It’s never nice to see a fly sit on what you were going to eat. New research has found that you are justified if you want to throw that delicious piece of food (where the fly has been) into the trash.
The new research was published in the journal Scientific Reports and shows that two types of common flies – the housefly and the blowflies – are capable of transporting hundreds of different bacterial species, many of which are dangerous to humans. Since these flies are born from fecal matter and carrion, the findings are not a total surprise. However, it is the first study in which the contents of the intestine are analyzed in detail and also evaluates the ability of the flies to transport and infect germs.
As flies like to be close to humans, unfortunately, these findings are a bit worrisome.
“We believe that this may prove that flies have a mechanism for the transmission of pathogens that has been ignored by health professionals. [Our research shows] that flies may contribute to the rapid transmission of pathogens during epidemic outbreaks, “said Donald Bryant, a co-author of the new study and a professor at the University of Pennsylvania.

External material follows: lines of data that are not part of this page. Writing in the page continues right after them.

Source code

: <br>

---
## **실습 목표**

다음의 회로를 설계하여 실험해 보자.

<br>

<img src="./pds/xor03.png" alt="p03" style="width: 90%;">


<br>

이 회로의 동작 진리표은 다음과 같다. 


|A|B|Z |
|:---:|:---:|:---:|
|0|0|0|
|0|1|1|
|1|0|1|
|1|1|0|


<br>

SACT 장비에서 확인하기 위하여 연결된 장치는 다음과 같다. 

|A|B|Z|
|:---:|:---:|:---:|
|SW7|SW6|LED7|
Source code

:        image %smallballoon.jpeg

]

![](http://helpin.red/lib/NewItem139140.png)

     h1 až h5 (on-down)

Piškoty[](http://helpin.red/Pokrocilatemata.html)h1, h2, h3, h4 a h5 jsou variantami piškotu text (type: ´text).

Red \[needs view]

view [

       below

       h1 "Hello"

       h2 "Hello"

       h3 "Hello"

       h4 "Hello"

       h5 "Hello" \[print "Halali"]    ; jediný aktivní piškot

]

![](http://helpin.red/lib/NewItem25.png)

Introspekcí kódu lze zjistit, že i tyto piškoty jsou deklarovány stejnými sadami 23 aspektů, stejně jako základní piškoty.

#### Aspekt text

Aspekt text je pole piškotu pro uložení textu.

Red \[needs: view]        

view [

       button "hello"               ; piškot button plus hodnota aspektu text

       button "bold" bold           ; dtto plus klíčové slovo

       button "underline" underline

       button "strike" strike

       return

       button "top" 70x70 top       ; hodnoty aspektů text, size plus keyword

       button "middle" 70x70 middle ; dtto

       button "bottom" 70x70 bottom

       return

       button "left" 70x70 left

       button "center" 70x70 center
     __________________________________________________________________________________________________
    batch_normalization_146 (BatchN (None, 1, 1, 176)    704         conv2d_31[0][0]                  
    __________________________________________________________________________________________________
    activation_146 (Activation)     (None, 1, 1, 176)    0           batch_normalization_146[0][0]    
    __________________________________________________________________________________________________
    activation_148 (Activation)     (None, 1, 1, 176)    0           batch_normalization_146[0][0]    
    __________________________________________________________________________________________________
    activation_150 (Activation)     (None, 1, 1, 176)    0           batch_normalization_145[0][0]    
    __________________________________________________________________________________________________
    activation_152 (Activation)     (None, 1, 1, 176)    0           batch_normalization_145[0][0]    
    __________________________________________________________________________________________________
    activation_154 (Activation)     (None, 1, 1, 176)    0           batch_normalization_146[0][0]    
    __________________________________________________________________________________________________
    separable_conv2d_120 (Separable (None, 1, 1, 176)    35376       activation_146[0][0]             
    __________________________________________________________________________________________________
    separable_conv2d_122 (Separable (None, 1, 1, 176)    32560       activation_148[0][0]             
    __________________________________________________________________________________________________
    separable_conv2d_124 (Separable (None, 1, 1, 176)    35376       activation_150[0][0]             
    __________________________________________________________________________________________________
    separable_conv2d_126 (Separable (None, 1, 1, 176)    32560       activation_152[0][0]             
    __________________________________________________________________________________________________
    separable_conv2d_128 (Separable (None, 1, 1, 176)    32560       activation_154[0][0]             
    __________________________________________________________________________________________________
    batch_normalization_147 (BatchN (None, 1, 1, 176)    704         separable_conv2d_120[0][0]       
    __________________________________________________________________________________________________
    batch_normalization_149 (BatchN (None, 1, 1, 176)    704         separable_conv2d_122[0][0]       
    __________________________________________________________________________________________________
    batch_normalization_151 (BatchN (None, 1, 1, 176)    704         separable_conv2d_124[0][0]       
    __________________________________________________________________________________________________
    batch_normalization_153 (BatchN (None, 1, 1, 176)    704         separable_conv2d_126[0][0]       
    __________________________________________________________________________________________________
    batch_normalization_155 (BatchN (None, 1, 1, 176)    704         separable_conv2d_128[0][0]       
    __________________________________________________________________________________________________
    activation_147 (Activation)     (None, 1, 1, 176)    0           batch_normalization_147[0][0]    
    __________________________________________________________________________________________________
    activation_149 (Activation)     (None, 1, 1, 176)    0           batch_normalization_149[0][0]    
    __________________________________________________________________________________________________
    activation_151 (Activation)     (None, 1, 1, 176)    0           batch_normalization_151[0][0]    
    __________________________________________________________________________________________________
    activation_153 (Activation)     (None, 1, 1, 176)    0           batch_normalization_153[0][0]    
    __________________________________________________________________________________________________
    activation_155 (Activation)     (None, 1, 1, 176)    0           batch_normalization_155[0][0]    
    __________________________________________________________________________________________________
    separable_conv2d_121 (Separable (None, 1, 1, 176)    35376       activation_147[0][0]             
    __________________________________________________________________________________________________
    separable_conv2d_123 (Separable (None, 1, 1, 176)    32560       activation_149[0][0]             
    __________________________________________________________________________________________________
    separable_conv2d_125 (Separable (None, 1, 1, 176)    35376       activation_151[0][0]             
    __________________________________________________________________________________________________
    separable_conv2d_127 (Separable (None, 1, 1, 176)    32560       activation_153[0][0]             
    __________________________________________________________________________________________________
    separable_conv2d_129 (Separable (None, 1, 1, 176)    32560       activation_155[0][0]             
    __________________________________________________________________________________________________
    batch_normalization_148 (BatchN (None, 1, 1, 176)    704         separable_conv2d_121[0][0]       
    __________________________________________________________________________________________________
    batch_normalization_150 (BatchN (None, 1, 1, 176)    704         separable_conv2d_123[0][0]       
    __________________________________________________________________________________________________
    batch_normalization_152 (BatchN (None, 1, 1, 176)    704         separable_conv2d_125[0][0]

To conduct the study, the researchers analyzed the microbiome of 116 houseflies and blowflies from three different continents. In addition to detecting and classifying the different germs in the stomachs of the flies, the scientists also studied the microbial content of insect body parts. They found that the legs are the main vehicle for the transmission of microbial organisms from one surface to another.
“The legs and wings have the highest microbial activity in the body of the fly, which suggests that the bacteria use flies as an air bus,” said Stephan Schuster, a co-author of the study. “It may be that the bacteria survive their journey, growing and spreading on a new surface. In fact, the study shows that with each step (of the hundreds taken by a fly) the insect leaves a microbial state of a colony if the new surface is suitable for the growth of bacteria.
In short: what a disgust. In 15 cases, researchers found traces of the human pathogen Helicobacter pylori – which causes ulcers in the human intestines – in Brazilian blowflies. Before this study, scientists had never considered that flies could be carriers of this disease.
The researchers also learned that the housefly and blowfly are very similar in content of their stomachs. They share more than 50% of their microbiome, a nefarious mixture of microorganisms that the flies take from their surroundings. Interestingly, farm flies had fewer germs than those in urban environments.
“[These findings] will make you think twice before eating that potato salad that has been uncovered on your next picnic,” Bryant said. “It would be better to have a picnic in a forest far away from urban environments and not a central park.”